Jobs

Jobs are required to create a synchronization deployment. Unlinke Processes they are a persistent resource and work as a template for processes. Each job will trigger processes. A process defines when, how often and what endpoints get synchronized. Jobs trigger processes which are managed by the tubee task scheduler which is based on \TaskScheduler`. Jobs define what endpoints trigger parallel processes and in what order, they also define intervaly, retry levels and timeouts.

Create job

name: hourly
kind: Job
namespace: kzu
data:
  notification:
    enabled: false
    receiver: []
  collections:
  - ["accounts", "courses", "groups"]
  endpoints: 
  - mssql-import
  - mssql-relations
  - ["ldap-export", "balloon-export"]
  simulate: false
  log_level: debug
  ignore: true
  options:
    at: 0
    interval: 3600
    retry: 0
    retry_interval: 0
    timeout: 0

tubectl create -f spec.yaml

Check the just created resource:

tubectl get jobs hourly -n playground -o yaml

Parallelism

It is important to understand how jobs trigger processes and how they work in parallel using the maximum amount of resources (Nodes and cpu cores).

Synchron processes

To create a simple process order whereas endpoint named a should be processed first and as soon as it finishes it will trigger a second process for endpoint b, both for the collection named accounts.

data:
  collections: 
  - accounts
  endpoints:
  - a
  - b

This job configuration will trigger a total of three processes:

The main process
The sync process for the endpoint a
The sync process for the endpoint b

Note The main process is always finished as soon as all child processes were executed.

Parallel processes

To create parallel processes, one may specify a list of endpoints and/or collections:

data:
  collections: 
  - ['accounts', 'groups']
  endpoints:
  - a
  - b

This will trigger a total of 5 processes:

The main process
One process for accounts.a and one for groups.a at the same time
One process for accounts.b and one for groups.b

Simulation

A job can be entirely simulated by specify data.simulate to true. The default is false. While simulation is enabled, everything gets executed as usual but actions only get simulated. There will be no changes, neither on tubee nor on any endpoints.

Logging

By default jobs get executed within a log level error. This log level may be changed to one of:

emergency
critical
error
warning
notice
info
debug

Be very careful with low levels like debug. Low log levels have a massive impact on the performance and should only be used during initial testing and conifguration.

Continue on error

Normally a process terminates as soon as it encounters an exception. By setting data.ignore to true the processor will ignore such errors and continues with the next object. The default is false but it is usually safe and a good idea to set it to true.

Notification

A job might trigger mail notification as soon as it has been executed. Notification is disabled by default but may be enabled by setting data.notification.enabled to true. A notification may be sent to multiple receiver but at least one needs to be specified:

data:
  notification: 
    enabled: true
    receiver:
    - admin@example.org

Job timing

By default a jobs triggers only once and never again. Usually this not what is wanted. One may specify an interval time to let a job retrigger. It is also possible to set a specific time when the job should trigger the first time.
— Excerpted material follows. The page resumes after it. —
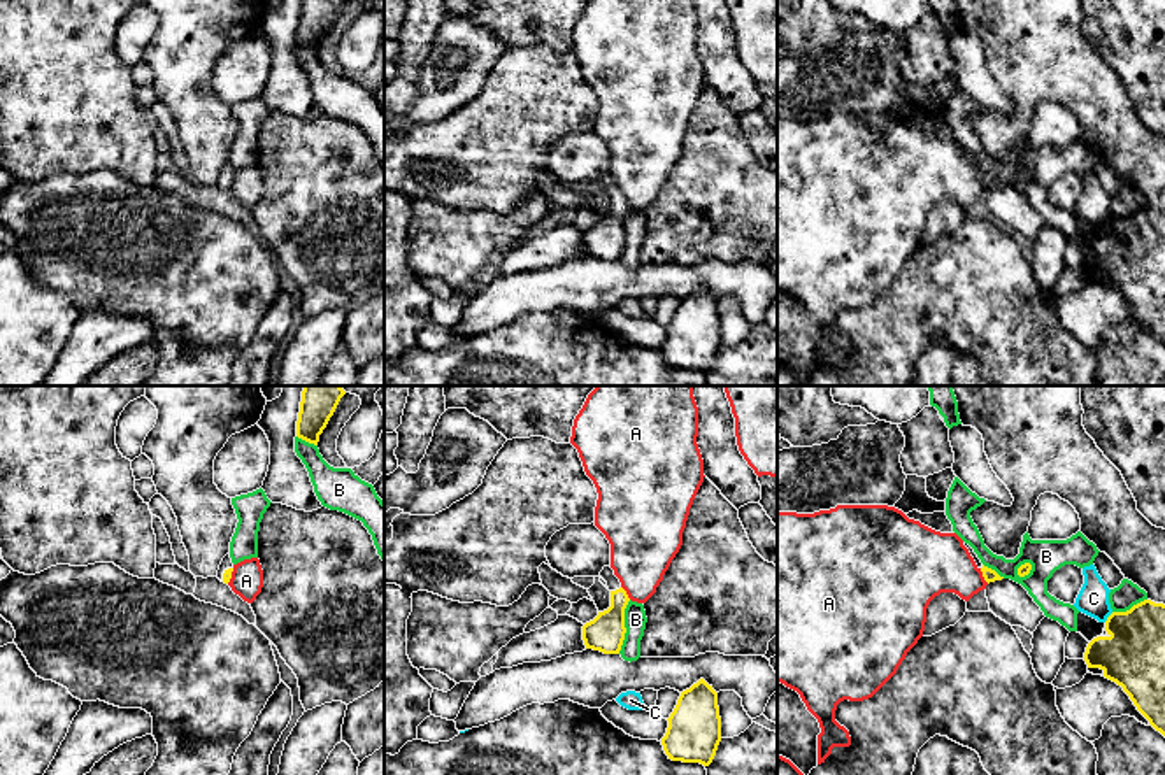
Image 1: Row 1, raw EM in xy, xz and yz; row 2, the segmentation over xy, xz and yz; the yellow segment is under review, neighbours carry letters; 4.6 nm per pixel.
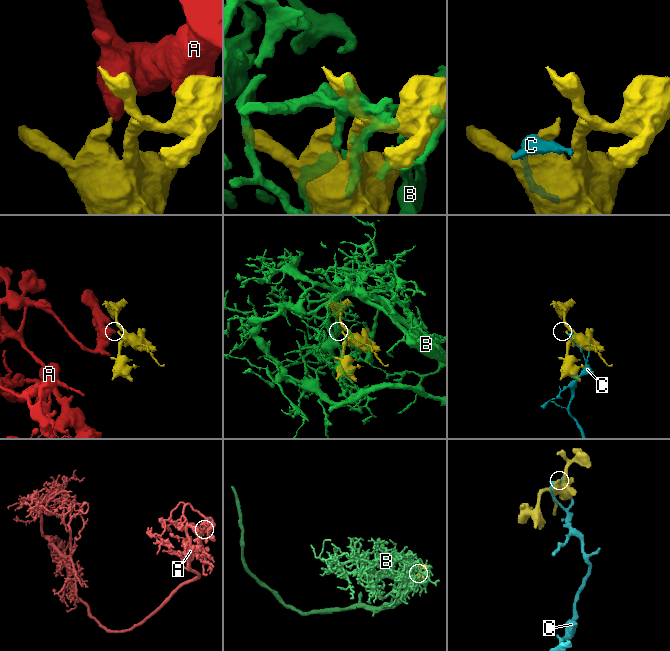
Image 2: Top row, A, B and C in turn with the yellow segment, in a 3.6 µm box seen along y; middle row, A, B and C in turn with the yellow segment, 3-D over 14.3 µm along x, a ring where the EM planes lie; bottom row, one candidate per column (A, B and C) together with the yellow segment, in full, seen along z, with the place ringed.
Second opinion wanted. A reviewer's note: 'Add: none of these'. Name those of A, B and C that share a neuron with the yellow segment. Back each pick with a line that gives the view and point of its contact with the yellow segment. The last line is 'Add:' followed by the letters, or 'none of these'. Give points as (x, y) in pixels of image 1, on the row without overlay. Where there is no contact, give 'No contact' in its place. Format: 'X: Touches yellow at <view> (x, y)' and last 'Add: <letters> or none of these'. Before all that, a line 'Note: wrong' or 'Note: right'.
Note: right
Add: none of these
This setup will lead to an immediate trigger as soon as the job gets created and will retrigger every hour.

data:
  options:
    at: 0
    interval 3600

The option data.options.at is by default 0 which means immedieately but it may be changed to a unix timestamp. It will trigger a process at the time given.

Retry & Errors

If a job fails (or one of its processes), it may trigger a retry process. By default this mechanism is disabled but might be enabled by specifying a retry number data.options.retry. 2 would mean the process should get triggered up to two times if it fails. If a retry gets configured, it is best practics to define an interval, otherwise the time slot between failures might be too low that any issue was resolved in the meantime.

This example will trigger up to two times with an interval of 30min (three inclunding the first try):

data:
  options:
    retry: 2
    retry_interval: 1800

If data.options.ignore is true there are still some circumstandes whereas a process might fail, for example if an endpoint can not get initialized due network errors.

Timeouts

It is possible to configure a timeout data.options.timeout which is by default 0 (No timeout). Be careful with timeouts as they leave endpoints in incomplete conditions.